Tumbling to the fridge’s surface, Nacho smoothly rolled and got back to his feet. Without slowing, he made his way directly to the hatch, spun the handle, and hauled it open. A blast of freezing air hit everyone nearby, nearly sending them flying over the edge. After everyone was stable, they checked inside and found an ice-encrusted ladder.
Nacho sent his glowing potstickers down. The freezer was stacked full of frosty boxes—TV dinners, Hot Pockets, and a few frozen pizzas. The meals must’ve been there a long time. It resembled the neglected freezer at someone’s office, full of frozen food from forgotten feasts. The cook put his foot on the top rung, “I’ll go first-?”

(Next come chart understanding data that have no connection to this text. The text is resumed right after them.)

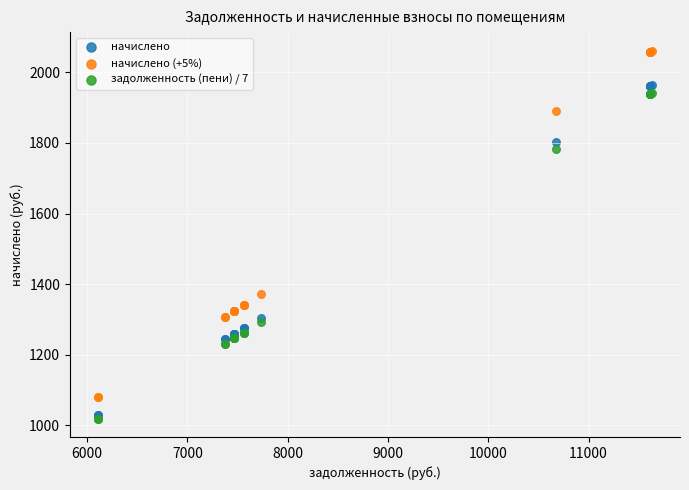

In the начислено series, what Y value is closest to 1496?

1305.7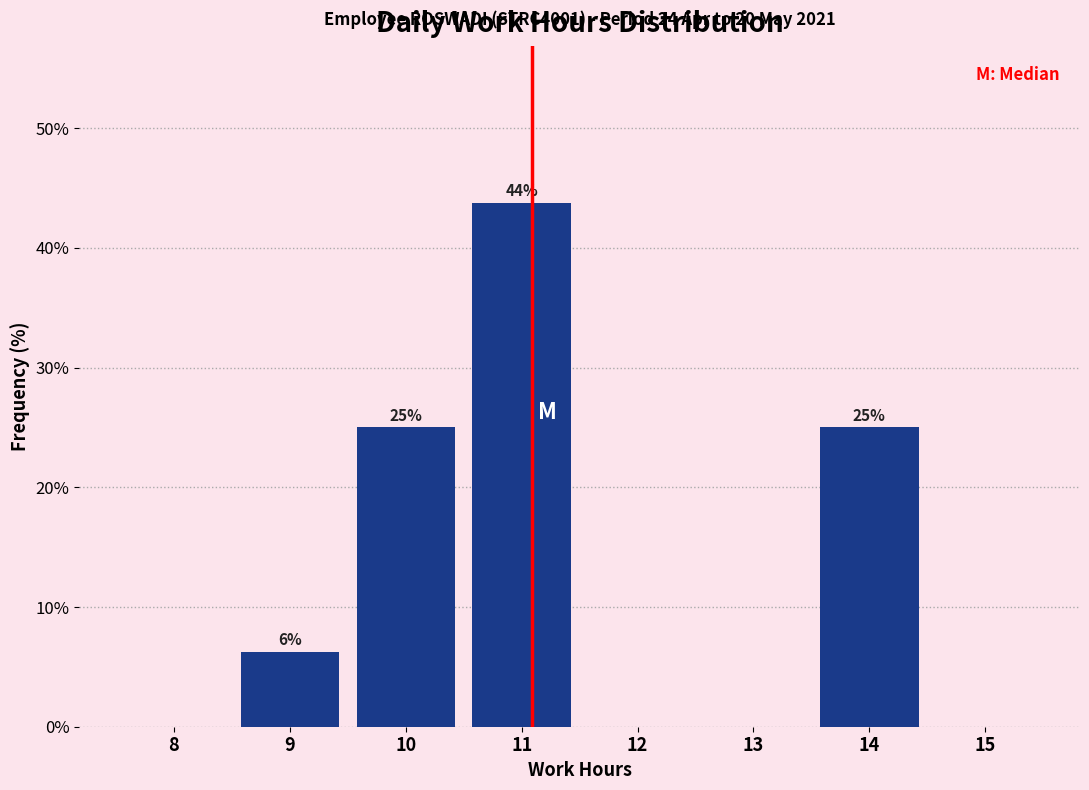

Where does the data first go above 6?

9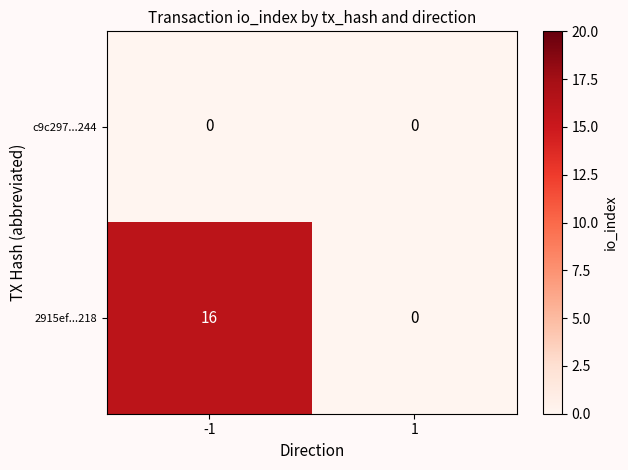

The value of c9c297...244 at 1 is 0. True or false?

True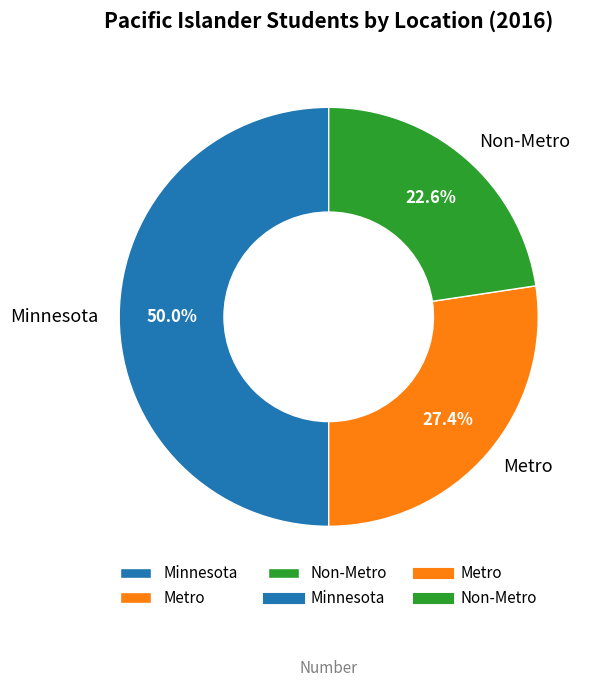

How many slices are in this pie chart?

3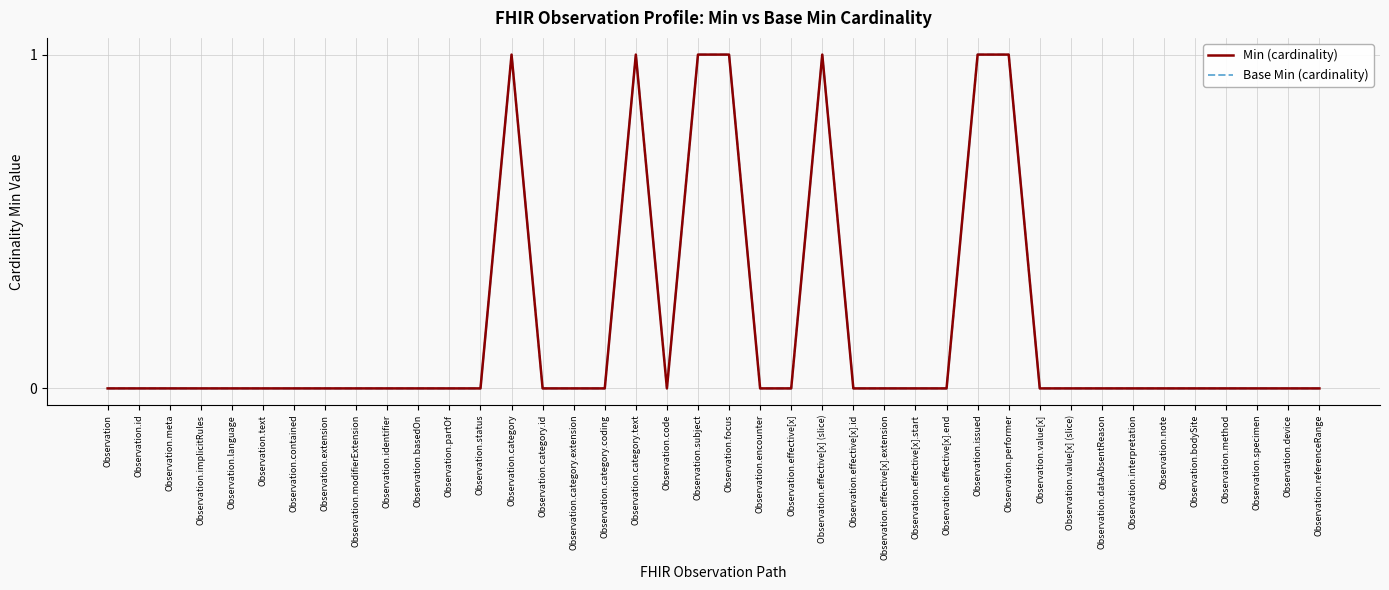

True or false: Base Min (cardinality) has more than 1 interior local peaks.

True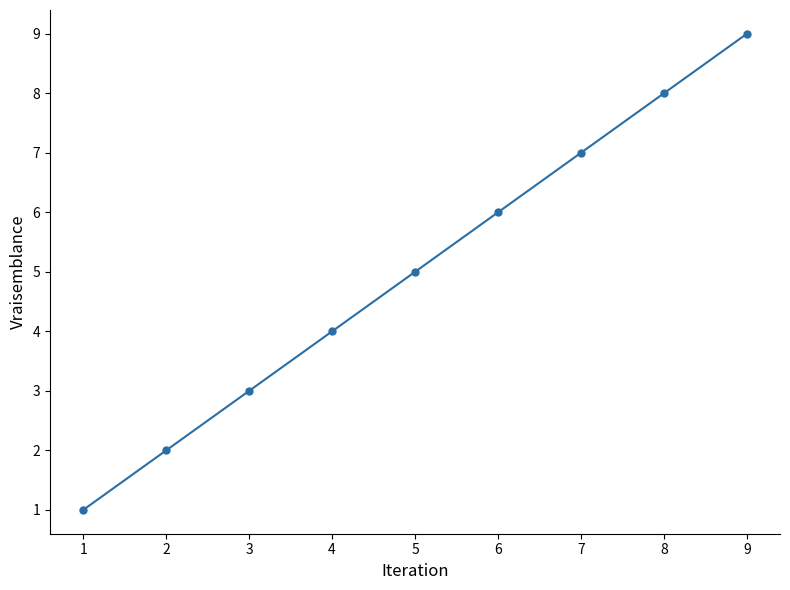

Where is the data nearest to the value 5?

5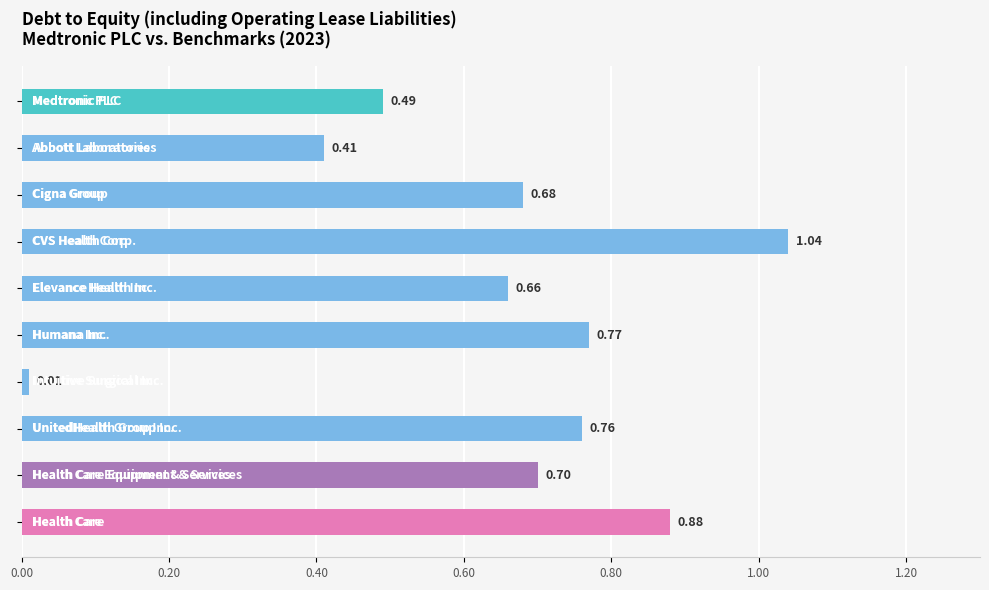

What is the sum of all values?

6.4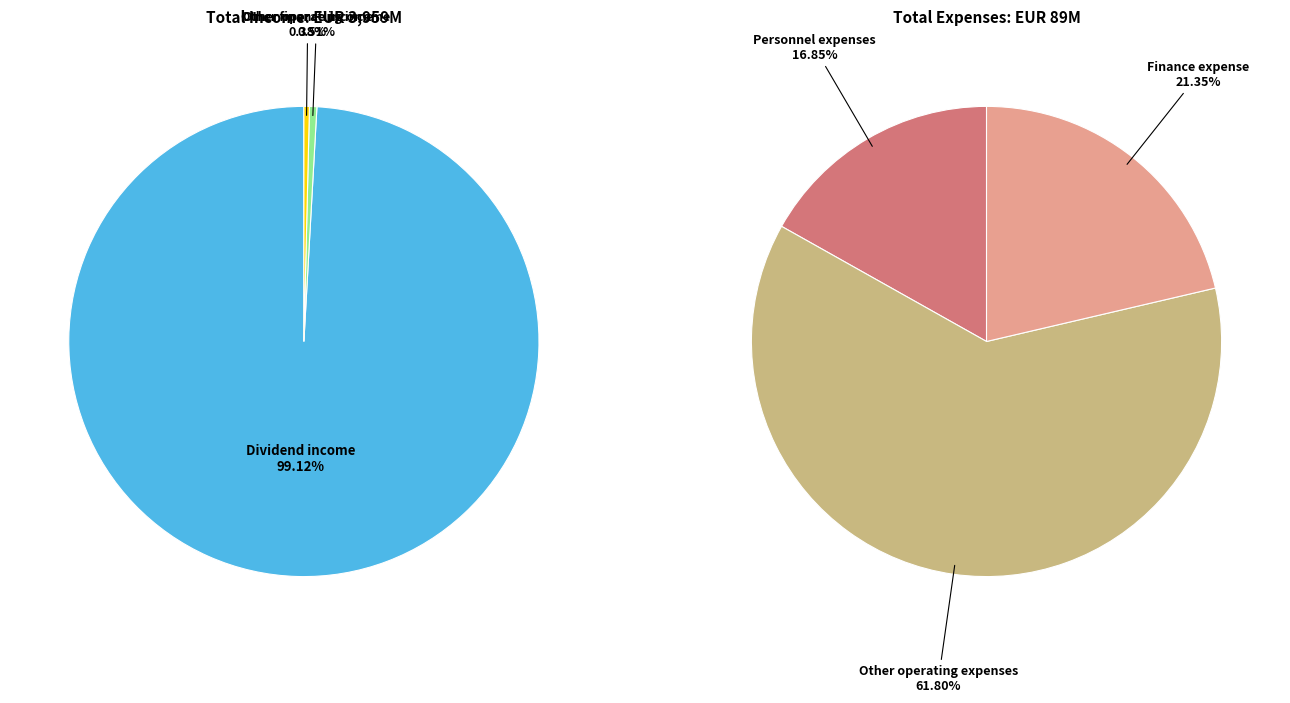

Rank the categories by value from lowest to highest.

Other finance income, Personnel expenses, Finance expense, Other operating income, Other operating expenses, Dividend income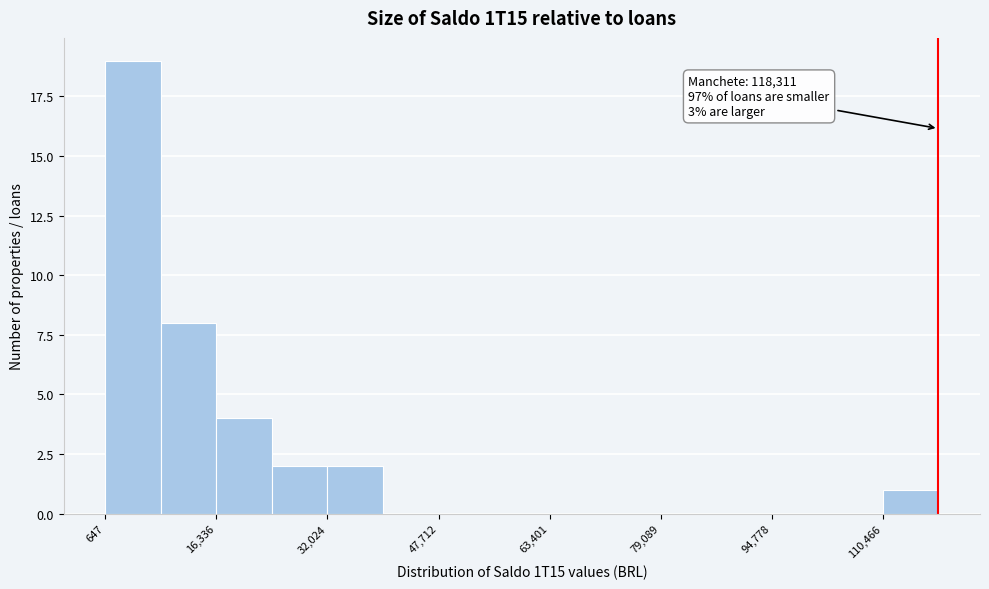

Around what value on the x-axis is the tallest bar? Give the approximate position of its centre, as read against the axis.

4000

His statement was cut off with a yelp as his main Berserker pushed him out of the way and took his place. “That would be my responsibility, even if I’m not thrilled about the cold.”
“I’ll back you up,” Reuben offered as he pulled a scowling Nacho off the ground.
Brie dropped down the ladder with a speedy slide, mirroring Nacho’s feat from their descent into the Welcome Dungeon. True to his word, Reuben followed, and then Kristie climbed down before the team deigned to allow Nacho to join the procession. He had never been quite as happy as he was at the moment he discovered that his Gauntlets of Oven Taming could keep his hands warm on the freezing metal that sped by.
They slid more slowly than they’d be comfortable with on a non-frozen ladder, as they were uncertain about being able to slow down as effectively on the ice-encrusted monstrosity. Nacho strained his eyes to search for another hatch on the counter side of the freezer as he moved, but there were too many boxes in the way to be able to tell for certain.
As the last of them landed in the ground that was in dire need of a good defrost cycle, something shifted around them. It was hard to tell where the sound came from, as the acoustics in the freezer were terrible. The frozen dinners were stacked like shipping containers, leaving only narrow spaces for them to run through, but if any one of the boxes of Weight Watcher fudge bars came tumbling down, they’d ironically get crushed by their massive size.
“Anyone else hear the one about the frozen pizza?” Reuben chuckled in a normal tone, even if his teeth were chattering. “Never mind. I’m too cold, and that joke is too cheesy.”
As the group let out a collective groan, the boxes around them went crazy, shaking and bouncing all over the place.
Nacho reacted instantly, shifting his body and pulling Abby out of harm’s way as a sharp edge of cardboard burst off a box to form an opening. “The monsters are in the boxes! Everyone move!”
Doughy hands, tipped with pepperoni claws and coated in half-frozen spaghetti sauce ripped out of a package of Hot Pockets. A TV dinner box let out a roar as congealed gravy tentacles tore through the front. A Blue Bunny ice cream tub blew off its lid, and a bestial ice cream bunny rose up: certain death to the lactose intolerant.
Reuben didn’t seem too concerned, putting on a brave face and jeering, “Food-based monsters? Let me at ‘em!”
“No.” Nacho knew better than to let this slow them down. “It isn’t time to fight. It’s time to run.”